Musings on Strata + Hadoop World NYC 2015
Recently my train rolled into New York’s Penn Station just ahead of the Strata + Hadoop World 2015 Conference. Working for EMC, I have the pleasure of interacting with many big data thought leaders inside and outside of the company. At Strata, I was able to see what other vendors are doing in the big data space.
I took full advantage of the event by attending discussions, workshops, and social events. I took the time to peruse the expo floor, talk with vendors and just took it all in.
During the week at Strata I experienced the proverbial “Taking a refreshing drink from a firehouse.”
Big Data Needs to be More Conscious
I sat in on a lecture given by Evan Selinger, Professor of Philosophy at Rochester Institute of Technology, and Jules Polonetsky, Executive Director of the Future of Privacy Forum, a Washington think tank seeking to advance responsible data practices. The gist of the lecture emphasized that companies need to think about how advanced analytics can have an impact, “out of context,” from its intended purpose which can have a damaging ripple effect.
The now ubiquitous “Target Predicts Teen’s Pregnancy” story was showcased to demonstrate that there are out-of-context consequences to algorithms and the insights they surface. Target Corporation, in its efforts to drive sales in the pre-natal market, leveraged machine learning algorithms to identify a subset of female customers who were most likely pregnant.
One of the women identified was a young lady in high school, still living at home with her parents. The father, seeing coupons for baby supplies addressed to his daughter went to his local Target and confronted a manager. He accused the manager of encouraging his daughter to get pregnant! Caught off guard the store manager knew nothing about this marketing campaign being run out of corporate. And ironically, the father had no idea his daughter actually WAS pregnant.
Organizations, in their pursuit of Big Data “gold,” get overly entrenched in the technology, people and process to achieve a competitive advantage. This in and of itself is not a bad thing; however, should all found gold be used to achieve business outcomes?
Data Science for Dummies
As I explored the expo floor, I found companies promoting products that promise to remove the complexities of data science. I did not have the opportunity to sit with these vendors and ascertain their secret sauce; however, having twenty years of experience as both a data and analytics architect, I do know that analytics, be it traditional descriptive or forward looking predictive and prescriptive, are not easy for a host of reasons.
This work is difficult and it is mostly a function of messy, dirty data. Further, there is that little thing called “deep organizational knowledge” that makes it possible for people to identify the right questions that need to be answered when trying to solve a business problem with data.
There is no one model in predictive analytics that solves it all. In fact, several models are often used in combination. What model to use is a function of data, context, and desired outcome.
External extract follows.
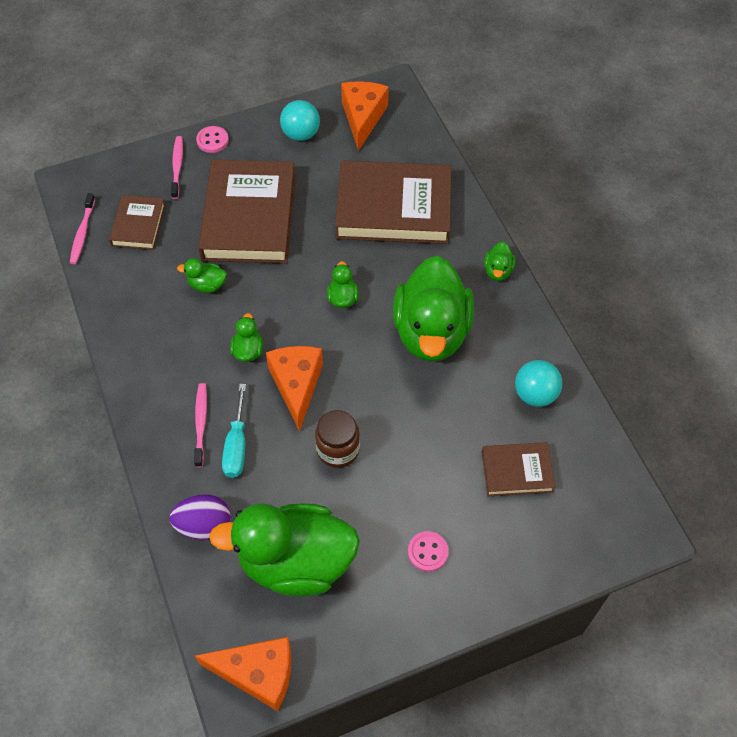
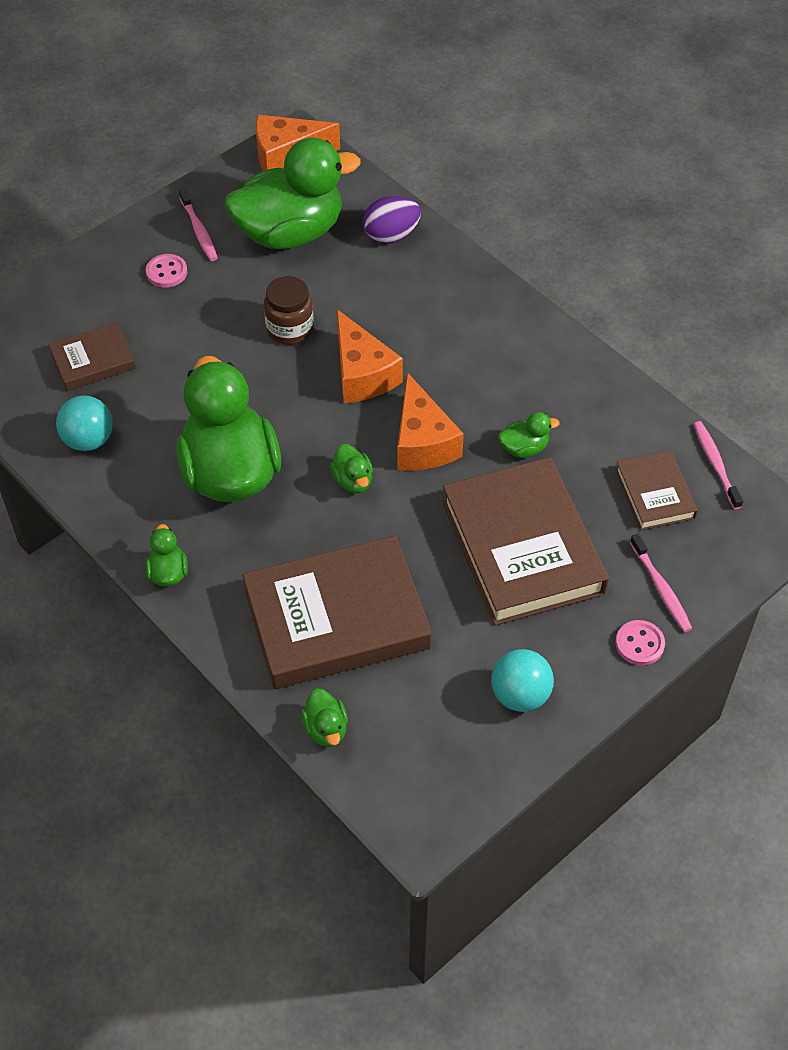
camera: 160 degrees right, 5 degrees down
pink toothbrush [194,383,207,467] -> pink toothbrush moved to [179,188,218,261]
turquoise screwdriver [222,384,246,478] -> none
green duck [230,313,263,362] -> green duck moved to [301,688,348,747]
orange cheese [341,81,389,151] -> orange cheese moved to [397,372,464,471]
This requires a skillset that is in the wheel house of a data scientist.
I understand the motivation to be the first-to-market with a software platform that effectively puts the power of data science into the hands of a non-data scientist; however, seeing that most organizations today don’t even understand the role of a data scientist, I think these software products and their claims of “no more data scientists” most likely require more refining.
Structured Query Language (SQL) is Highly Resilient
There is a concerted effort to abstract the complexities of emerging persistence platforms, such as HDFS and NoSQL and layer that on top the lingua franca of data, SQL.
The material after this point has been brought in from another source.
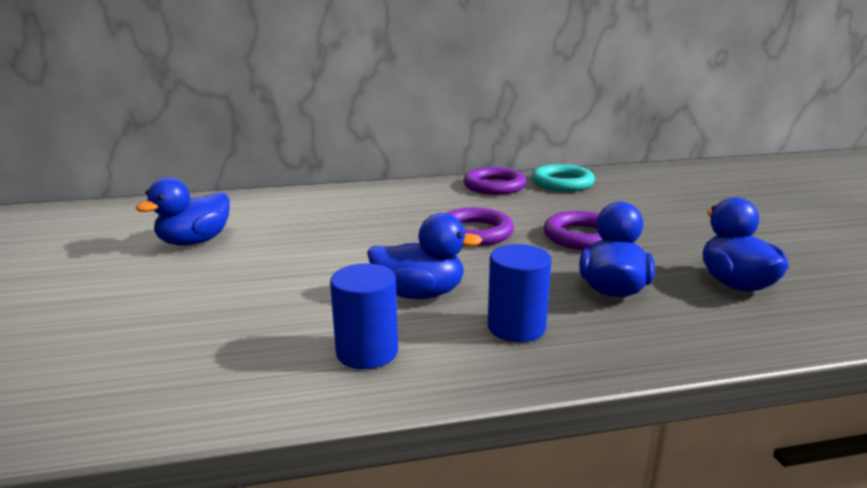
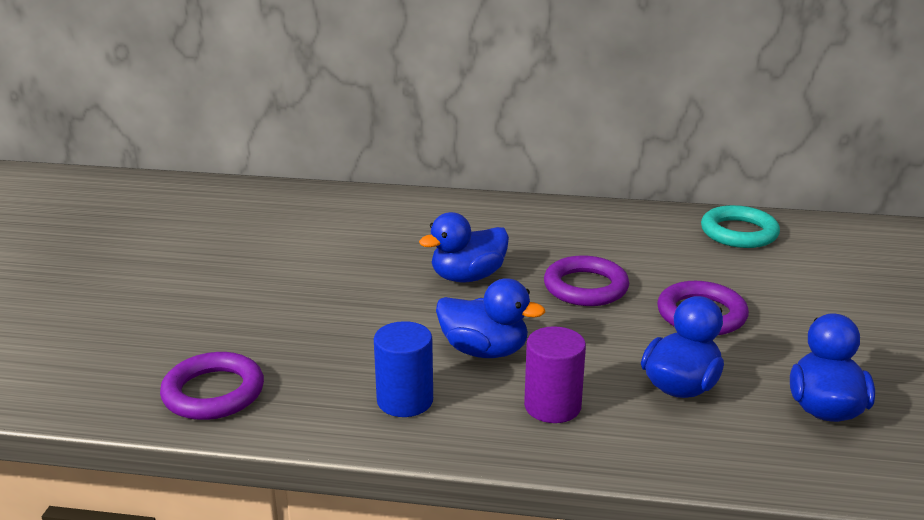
camera: 20 degrees right, 5 degrees up
blue duck [135,177,230,246] -> blue duck moved to [419,212,509,283]
purple ring [464,167,527,195] -> purple ring moved to [160,352,264,420]
blue cylinder [488,244,552,342] -> purple cylinder [524,326,586,423]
SQL is the de-facto tool to access and manipulate data in relational database systems (RDBMS). First offered commercially by Relational Software, Inc. (now Oracle) in 1979, SQL is a programming language that is relatively easy to learn and serves as the basis to interact with data from many sources. This makes it popular with people who work with data but aren’t involved in programming.
Products like Hive and HAWQ make it easy to query data in HDFS using SQL syntax that is familiar to many. Apache Drill is going one step further by accommodating polyglot sources such as HDFS, MongoDB, HBase, and public cloud providers. Its next release will support relational databases. With Drill’s architecture, traditional reporting interfaces can access data in these disparate repositories just as if they were an RDBMS.
In the face all these emerging technologies, SQL continues to prove its resiliency and I don’t expect it to go away anytime soon.